Exercise description -
Transcribe word for word the lines below from the line with "left wrist: (932, 372, -7)" through the line with "right ankle: (896, 471, 1)", ends included.

[[ Data for this task, beginning ]]

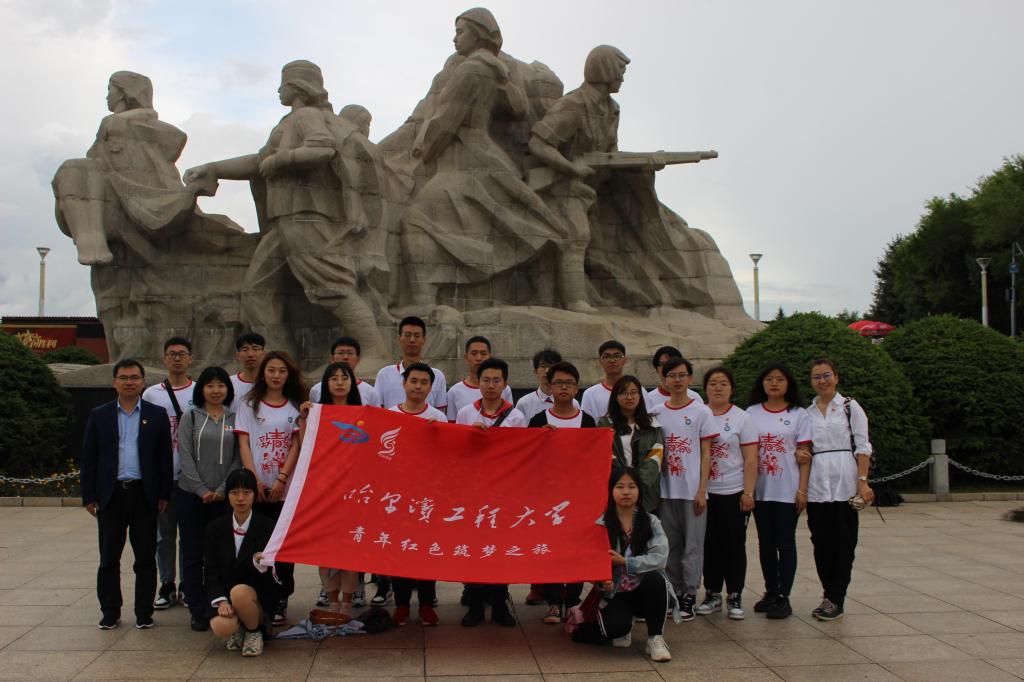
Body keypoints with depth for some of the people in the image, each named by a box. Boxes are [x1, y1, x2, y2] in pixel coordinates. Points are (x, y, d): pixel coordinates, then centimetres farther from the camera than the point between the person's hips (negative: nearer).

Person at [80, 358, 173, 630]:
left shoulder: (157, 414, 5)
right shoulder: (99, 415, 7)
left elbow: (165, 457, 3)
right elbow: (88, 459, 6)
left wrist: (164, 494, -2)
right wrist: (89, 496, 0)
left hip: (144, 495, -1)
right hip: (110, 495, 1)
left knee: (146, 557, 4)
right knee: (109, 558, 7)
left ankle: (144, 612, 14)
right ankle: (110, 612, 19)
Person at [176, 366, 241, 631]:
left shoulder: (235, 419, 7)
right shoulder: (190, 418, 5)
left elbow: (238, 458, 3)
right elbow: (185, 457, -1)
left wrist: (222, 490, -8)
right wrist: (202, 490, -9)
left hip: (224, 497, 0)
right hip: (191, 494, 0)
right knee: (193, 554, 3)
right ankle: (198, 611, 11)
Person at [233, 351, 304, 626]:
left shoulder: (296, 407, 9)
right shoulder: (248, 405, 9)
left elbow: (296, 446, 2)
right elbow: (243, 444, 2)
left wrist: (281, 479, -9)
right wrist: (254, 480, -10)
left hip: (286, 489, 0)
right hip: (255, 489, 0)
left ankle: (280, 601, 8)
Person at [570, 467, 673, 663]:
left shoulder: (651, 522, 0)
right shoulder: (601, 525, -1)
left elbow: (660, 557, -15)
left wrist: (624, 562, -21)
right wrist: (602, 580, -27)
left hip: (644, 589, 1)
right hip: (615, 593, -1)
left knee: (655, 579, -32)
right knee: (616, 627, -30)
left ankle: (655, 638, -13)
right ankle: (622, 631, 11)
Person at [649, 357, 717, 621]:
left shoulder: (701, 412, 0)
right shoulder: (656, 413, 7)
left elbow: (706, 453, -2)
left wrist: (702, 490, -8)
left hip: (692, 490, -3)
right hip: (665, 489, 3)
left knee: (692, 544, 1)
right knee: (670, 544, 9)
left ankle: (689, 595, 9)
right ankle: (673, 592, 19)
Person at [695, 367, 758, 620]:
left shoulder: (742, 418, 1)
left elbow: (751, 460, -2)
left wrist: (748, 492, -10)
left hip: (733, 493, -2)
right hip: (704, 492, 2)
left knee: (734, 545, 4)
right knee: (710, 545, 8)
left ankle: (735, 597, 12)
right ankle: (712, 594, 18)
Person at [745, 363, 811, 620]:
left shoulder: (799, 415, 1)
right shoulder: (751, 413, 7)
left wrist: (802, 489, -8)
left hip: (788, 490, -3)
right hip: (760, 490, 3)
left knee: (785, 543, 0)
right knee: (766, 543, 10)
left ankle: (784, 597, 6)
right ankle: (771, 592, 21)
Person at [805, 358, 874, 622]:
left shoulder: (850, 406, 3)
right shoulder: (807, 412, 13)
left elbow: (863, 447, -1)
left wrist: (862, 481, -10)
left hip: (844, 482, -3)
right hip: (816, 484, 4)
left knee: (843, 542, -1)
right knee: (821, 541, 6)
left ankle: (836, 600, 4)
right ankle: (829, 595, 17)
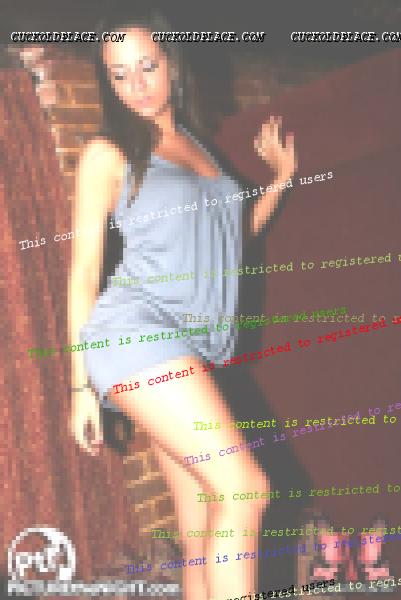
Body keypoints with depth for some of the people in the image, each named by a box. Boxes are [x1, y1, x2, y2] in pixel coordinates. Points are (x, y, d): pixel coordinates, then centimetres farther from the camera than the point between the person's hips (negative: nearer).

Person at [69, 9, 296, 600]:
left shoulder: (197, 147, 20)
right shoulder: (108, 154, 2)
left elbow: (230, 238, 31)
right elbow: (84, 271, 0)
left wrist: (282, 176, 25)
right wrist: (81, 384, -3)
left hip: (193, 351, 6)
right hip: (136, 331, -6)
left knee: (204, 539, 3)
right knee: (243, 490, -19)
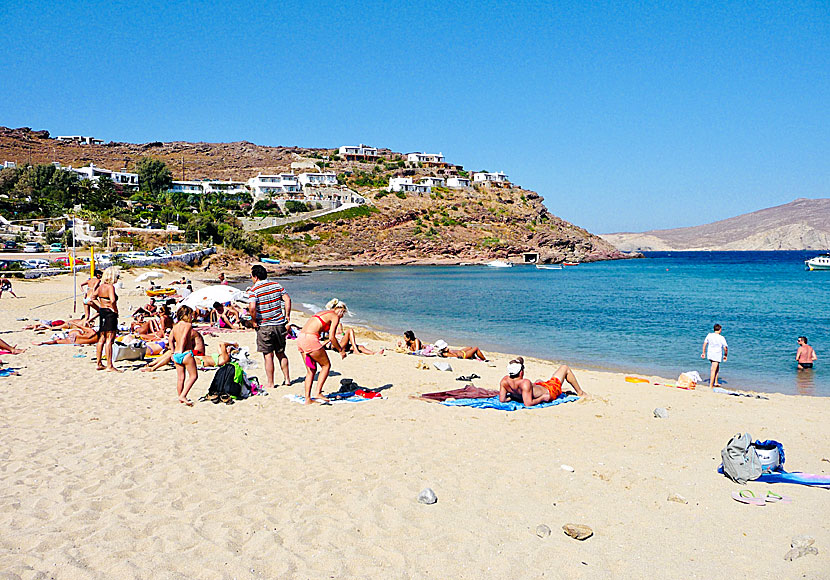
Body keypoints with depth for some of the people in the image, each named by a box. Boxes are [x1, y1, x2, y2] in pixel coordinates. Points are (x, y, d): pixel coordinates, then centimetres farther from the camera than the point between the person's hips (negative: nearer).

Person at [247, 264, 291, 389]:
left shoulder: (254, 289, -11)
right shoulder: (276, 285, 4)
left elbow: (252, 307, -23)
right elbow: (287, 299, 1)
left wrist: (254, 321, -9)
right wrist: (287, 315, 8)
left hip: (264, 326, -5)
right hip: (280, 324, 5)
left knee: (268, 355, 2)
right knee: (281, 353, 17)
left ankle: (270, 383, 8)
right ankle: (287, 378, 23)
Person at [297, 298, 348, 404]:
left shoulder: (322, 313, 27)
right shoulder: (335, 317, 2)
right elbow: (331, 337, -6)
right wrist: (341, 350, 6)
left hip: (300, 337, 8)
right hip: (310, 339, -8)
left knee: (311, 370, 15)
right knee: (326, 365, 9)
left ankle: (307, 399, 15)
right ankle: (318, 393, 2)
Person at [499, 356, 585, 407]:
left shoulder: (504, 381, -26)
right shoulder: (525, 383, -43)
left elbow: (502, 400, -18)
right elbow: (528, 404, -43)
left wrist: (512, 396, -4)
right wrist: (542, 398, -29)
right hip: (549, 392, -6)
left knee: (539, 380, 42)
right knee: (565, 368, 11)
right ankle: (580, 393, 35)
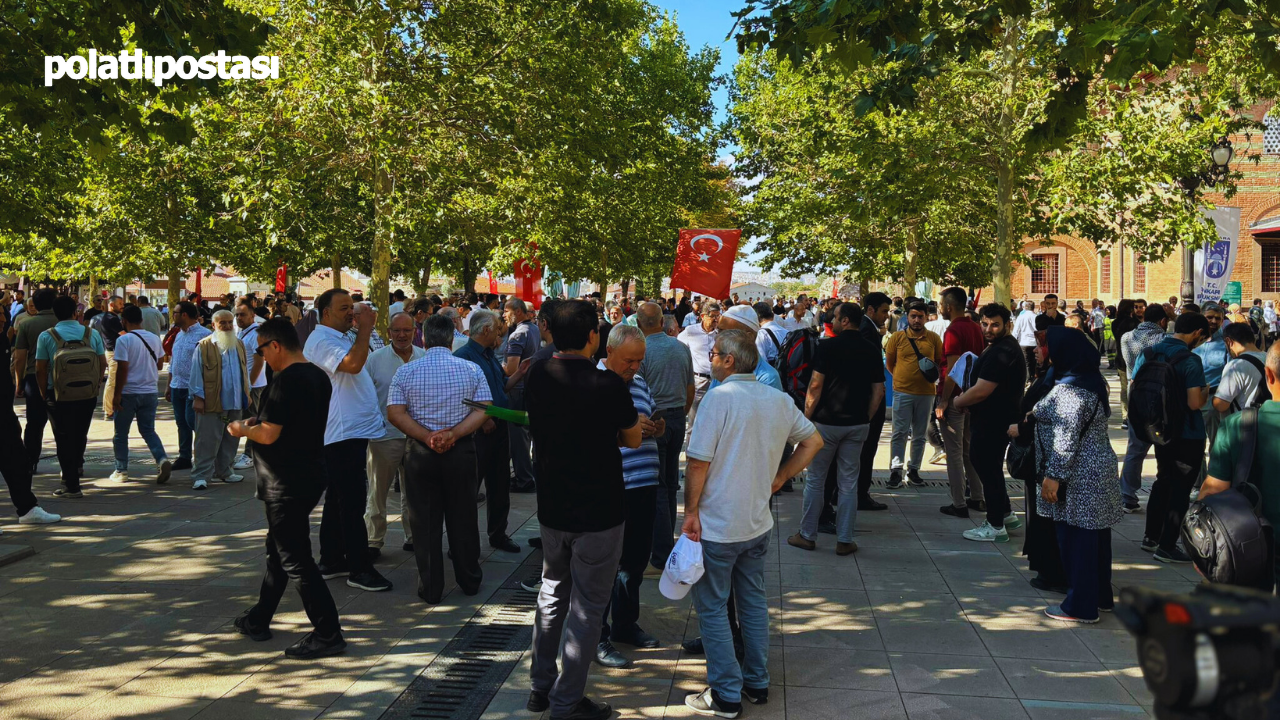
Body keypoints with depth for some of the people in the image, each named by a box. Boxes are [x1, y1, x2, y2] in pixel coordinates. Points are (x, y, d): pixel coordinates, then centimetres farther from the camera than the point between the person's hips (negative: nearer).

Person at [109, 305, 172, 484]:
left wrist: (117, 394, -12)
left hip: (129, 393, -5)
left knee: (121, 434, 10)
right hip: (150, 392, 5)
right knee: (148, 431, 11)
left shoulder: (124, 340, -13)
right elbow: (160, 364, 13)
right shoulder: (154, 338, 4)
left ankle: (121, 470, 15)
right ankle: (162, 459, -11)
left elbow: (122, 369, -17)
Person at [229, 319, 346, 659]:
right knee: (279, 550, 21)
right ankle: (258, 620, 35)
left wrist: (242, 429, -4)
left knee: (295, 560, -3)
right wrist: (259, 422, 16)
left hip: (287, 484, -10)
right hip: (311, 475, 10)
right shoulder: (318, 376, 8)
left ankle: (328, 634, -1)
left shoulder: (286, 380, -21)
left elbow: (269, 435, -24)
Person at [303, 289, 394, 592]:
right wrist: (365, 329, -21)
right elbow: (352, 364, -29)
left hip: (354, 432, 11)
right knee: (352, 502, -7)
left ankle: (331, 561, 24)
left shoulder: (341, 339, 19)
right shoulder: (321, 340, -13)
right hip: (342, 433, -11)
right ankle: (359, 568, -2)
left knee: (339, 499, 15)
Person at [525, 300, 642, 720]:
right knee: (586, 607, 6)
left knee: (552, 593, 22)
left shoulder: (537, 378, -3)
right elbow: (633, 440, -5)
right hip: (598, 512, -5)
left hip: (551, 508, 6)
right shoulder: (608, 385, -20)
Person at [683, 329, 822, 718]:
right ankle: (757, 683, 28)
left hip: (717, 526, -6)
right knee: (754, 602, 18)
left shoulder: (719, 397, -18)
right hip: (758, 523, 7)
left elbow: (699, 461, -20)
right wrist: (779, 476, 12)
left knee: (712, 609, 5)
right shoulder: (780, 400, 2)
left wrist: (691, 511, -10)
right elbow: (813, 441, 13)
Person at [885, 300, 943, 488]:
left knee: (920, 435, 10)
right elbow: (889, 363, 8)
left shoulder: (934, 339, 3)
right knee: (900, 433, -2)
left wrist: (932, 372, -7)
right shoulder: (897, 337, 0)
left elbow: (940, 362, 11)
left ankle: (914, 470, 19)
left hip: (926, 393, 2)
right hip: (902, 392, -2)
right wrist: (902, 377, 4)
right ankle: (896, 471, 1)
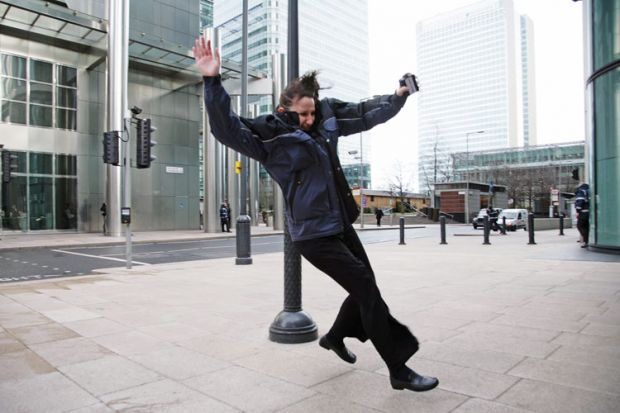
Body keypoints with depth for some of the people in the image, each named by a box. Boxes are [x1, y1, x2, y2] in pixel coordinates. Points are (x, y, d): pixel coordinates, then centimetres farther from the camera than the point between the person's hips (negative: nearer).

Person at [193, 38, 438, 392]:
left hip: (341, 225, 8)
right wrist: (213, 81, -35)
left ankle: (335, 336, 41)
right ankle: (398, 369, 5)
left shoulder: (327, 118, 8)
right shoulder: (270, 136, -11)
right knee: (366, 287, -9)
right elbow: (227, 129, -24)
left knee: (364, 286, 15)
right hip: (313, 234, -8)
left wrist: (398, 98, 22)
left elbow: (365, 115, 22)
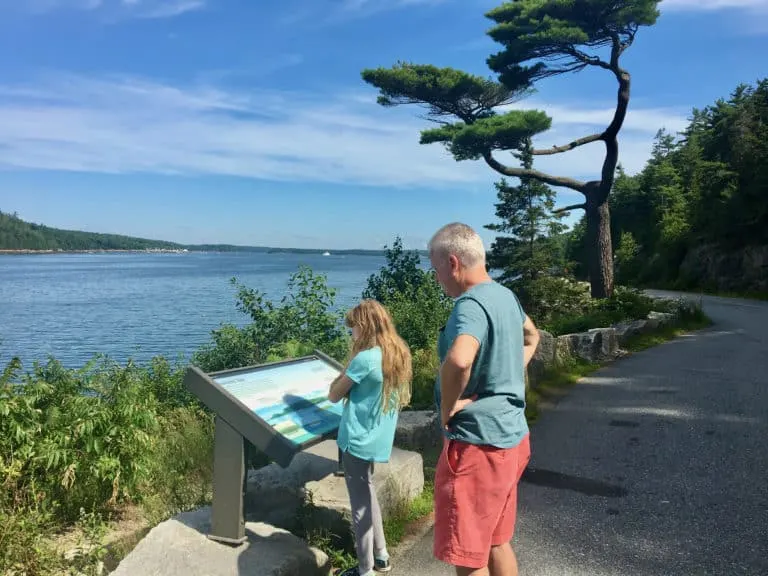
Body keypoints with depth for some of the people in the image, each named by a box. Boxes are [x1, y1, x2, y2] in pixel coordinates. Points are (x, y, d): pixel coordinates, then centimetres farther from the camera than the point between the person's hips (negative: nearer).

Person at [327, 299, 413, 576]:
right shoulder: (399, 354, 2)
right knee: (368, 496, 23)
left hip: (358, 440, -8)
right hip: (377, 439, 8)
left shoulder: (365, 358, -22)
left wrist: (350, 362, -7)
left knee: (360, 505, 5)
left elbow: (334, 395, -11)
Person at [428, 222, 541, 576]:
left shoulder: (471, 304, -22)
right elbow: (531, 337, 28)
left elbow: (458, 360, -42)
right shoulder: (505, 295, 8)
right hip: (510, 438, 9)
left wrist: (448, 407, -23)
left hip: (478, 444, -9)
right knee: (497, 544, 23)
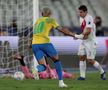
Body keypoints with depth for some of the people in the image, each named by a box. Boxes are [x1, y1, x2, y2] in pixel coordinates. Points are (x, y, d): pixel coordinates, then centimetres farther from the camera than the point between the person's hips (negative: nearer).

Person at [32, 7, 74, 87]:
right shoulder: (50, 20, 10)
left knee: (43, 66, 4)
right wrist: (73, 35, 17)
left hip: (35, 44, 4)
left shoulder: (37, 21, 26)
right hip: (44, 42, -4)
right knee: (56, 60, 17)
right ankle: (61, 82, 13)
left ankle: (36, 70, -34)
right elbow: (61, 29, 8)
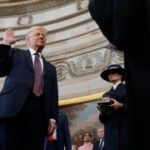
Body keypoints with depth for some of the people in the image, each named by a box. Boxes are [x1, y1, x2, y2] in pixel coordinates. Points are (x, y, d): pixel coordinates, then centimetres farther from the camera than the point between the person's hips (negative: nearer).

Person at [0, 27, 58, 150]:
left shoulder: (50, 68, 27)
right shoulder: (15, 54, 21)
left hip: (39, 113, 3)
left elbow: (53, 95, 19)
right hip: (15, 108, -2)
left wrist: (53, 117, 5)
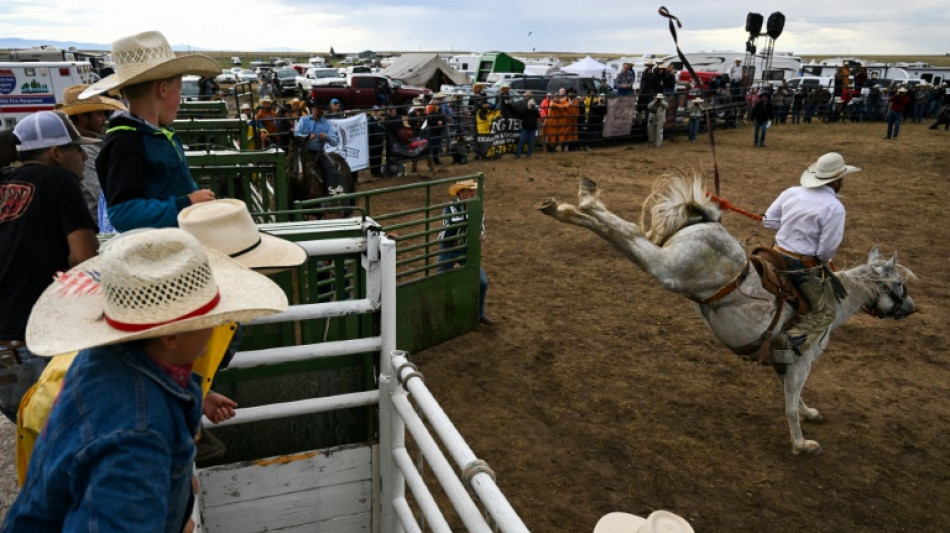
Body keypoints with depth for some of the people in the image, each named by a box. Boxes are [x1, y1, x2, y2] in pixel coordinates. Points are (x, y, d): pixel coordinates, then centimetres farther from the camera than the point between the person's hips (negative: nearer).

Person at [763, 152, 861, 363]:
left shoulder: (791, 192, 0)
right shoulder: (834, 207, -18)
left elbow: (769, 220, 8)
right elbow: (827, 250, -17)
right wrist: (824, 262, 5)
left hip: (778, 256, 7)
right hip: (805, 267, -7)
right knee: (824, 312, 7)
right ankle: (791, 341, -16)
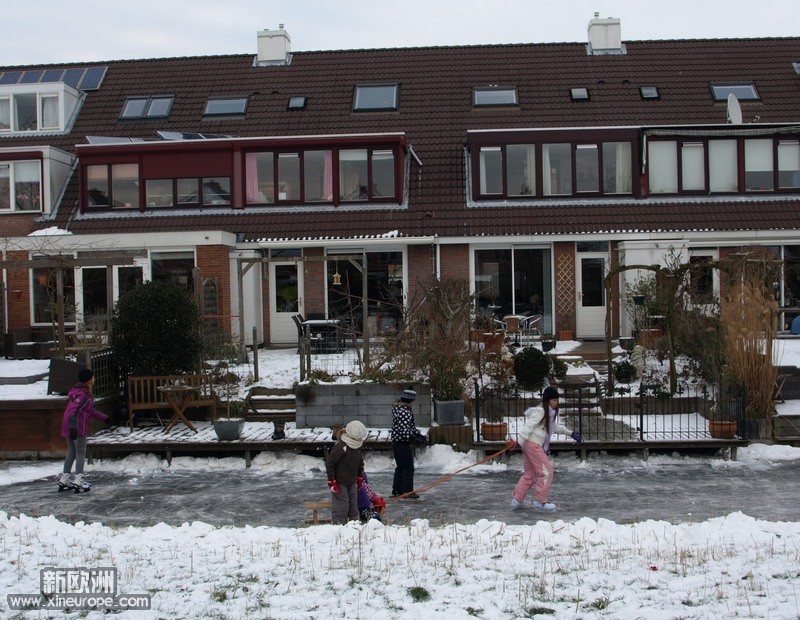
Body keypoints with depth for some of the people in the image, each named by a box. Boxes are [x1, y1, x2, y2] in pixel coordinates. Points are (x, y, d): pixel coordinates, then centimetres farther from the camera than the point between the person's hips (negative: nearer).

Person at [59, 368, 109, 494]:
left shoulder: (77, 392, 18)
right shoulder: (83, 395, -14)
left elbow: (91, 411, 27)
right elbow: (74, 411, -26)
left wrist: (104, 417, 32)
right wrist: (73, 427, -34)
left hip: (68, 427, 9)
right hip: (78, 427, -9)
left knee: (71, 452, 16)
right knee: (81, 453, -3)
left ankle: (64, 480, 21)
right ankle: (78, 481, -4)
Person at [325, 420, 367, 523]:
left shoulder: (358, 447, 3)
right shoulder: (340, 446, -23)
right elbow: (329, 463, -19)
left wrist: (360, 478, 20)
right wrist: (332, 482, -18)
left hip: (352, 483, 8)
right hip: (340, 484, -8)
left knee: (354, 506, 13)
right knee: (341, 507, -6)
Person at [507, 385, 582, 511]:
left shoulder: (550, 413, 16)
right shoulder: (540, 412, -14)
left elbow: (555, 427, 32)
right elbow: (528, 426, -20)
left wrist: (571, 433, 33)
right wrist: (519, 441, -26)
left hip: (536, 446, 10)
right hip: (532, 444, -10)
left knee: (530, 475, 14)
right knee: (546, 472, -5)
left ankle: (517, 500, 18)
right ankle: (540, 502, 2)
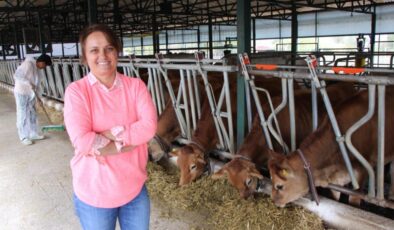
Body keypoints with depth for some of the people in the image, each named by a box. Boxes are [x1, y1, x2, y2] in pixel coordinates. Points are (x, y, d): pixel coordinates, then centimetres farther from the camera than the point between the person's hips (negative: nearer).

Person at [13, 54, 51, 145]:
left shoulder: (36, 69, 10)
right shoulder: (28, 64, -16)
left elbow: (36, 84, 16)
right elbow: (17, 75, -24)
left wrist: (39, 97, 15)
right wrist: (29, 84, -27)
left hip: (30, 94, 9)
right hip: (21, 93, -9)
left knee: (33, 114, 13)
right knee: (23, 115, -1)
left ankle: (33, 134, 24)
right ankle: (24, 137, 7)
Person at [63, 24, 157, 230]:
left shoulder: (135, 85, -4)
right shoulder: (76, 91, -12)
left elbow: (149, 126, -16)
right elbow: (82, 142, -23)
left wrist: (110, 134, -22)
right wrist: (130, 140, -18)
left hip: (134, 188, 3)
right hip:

[[ Data for this task, end ]]

Exercise output -
left wrist: (932, 372, -7)
right shoulder: (897, 337, 0)
left elbow: (940, 362, 11)
left ankle: (914, 470, 19)
left hip: (926, 393, 2)
right hip: (902, 392, -2)
right wrist: (902, 377, 4)
right ankle: (896, 471, 1)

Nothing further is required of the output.